Probing the Spark Streaming documentation- Storing offsets on Kafka :
http://spark.apache.org/docs/latest/streaming-kafka-0-10-integration.html#kafka-itself, which says :
stream.foreachRDD { rdd =>
val offsetRanges = rdd.asInstanceOf[HasOffsetRanges].offsetRanges
// some time later, after outputs have completed
stream.asInstanceOf[CanCommitOffsets].commitAsync(offsetRanges)
}
Following this I modified our code like following:
val kafkaMap:Map[String,Object] = KakfaConfigs
val stream:InputDStream[ConsumerRecord[String,String]] = KafkaUtil.createDirectStream(ssc, PreferConsistent, Subscribe[String,String] (Array("topicName"),kafkaMap))
stream.foreach { rdd =>
val offsetRangers : Array[OffsetRanger] = rdd.asInstanceOf[HasOffsetRangers].offsetRanges
// Filter out the values which have empty values and get the tuple of type
// ( topicname, stringValue_read_from_kafka_topic)

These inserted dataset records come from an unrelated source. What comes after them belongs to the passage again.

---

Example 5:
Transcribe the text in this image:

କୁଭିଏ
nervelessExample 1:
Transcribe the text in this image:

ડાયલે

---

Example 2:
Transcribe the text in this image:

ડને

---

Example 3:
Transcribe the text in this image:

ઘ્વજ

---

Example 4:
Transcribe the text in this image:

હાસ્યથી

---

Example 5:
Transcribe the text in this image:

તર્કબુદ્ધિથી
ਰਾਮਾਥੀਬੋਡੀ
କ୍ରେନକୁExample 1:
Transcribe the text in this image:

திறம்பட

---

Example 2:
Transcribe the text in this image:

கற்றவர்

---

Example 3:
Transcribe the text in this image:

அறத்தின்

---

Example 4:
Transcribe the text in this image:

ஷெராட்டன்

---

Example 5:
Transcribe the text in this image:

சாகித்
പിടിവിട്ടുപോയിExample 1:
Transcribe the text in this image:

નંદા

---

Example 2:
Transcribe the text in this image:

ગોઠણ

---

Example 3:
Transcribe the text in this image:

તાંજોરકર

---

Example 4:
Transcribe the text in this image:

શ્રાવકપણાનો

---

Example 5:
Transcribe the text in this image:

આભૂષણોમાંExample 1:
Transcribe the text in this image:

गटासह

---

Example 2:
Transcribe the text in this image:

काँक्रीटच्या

stream.map(x => ("topicName",x.value)).filter(x=> !x._2.trim.isEmpty).foreachRDD(processRDD _)
// Sometime later, after outputs have completed.
stream.asInstanceOf[CanCommitOffsets].commitAsync(offsetRanges)
}
def processRDD(rdd:RDD[(String,String)]) {
// Process futher to hdfs
}
Now, When I try to start Streaming application, it does not start and looking at the logs, here is what we see :
java.lang.IllegalStateException: Adding new inputs, transformations, and output operations after starting a context is not supported
at org.apache.spark.streaming.dstream.DStream.validateAtInit(DStream.scala:223)

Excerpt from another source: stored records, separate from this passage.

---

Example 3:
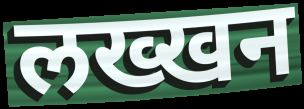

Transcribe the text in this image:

लख्खन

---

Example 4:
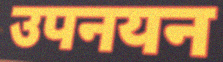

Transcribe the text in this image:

उपनयन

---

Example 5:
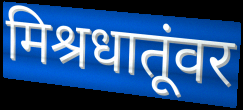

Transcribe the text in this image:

मिश्रधातूंवर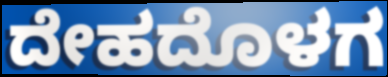
ದೇಹದೊಳಗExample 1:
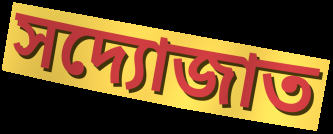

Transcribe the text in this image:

সদ্যোজাত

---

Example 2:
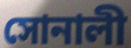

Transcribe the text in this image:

সোনালী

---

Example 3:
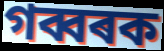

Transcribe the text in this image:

গব্বৰক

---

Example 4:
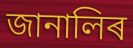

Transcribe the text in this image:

জানালিৰ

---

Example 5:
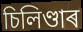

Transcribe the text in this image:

চিলিণ্ডাৰ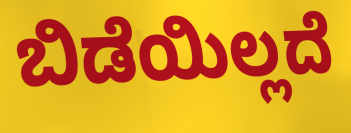
ಬಿಡೆಯಿಲ್ಲದೆ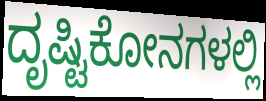
ದೃಷ್ಟಿಕೋನಗಳಲ್ಲಿ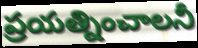
ప్రయత్నించాలనీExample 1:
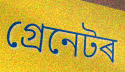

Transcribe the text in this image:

গ্ৰেনেটৰ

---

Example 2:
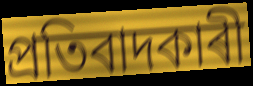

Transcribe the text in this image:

প্ৰতিবাদকাৰী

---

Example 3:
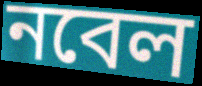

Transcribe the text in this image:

at org.apache.spark.streaming.dstream.DStream.<init>(DStream.scala:65)
at org.apache.spark.streaming.dstream.MappedDStream.<init>(MappedDStream.scala:29)
at org.apache.spark.streaming.dstream.DStream$$anonfun$map$1.apply(DStream.scala:546)
at org.apache.spark.streaming.dstream.DStream$$anonfun$map$1.apply(DStream.scala:546)
at org.apache.spark.rdd.RDDOperationScope$.withScope(RDDOperationScope.scala:151)
at org.apache.spark.rdd.RDDOperationScope$.withScope(RDDOperationScope.scala:112)
at org.apache.spark.SparkContext.withScope(SparkContext.scala:701)
at org.apache.spark.streaming.StreamingContext.withScope(StreamingContext.scala:264)
at org.apache.spark.streaming.dstream.DStream.map(DStream.scala:545)
Can someone please suggest if we are missing anything?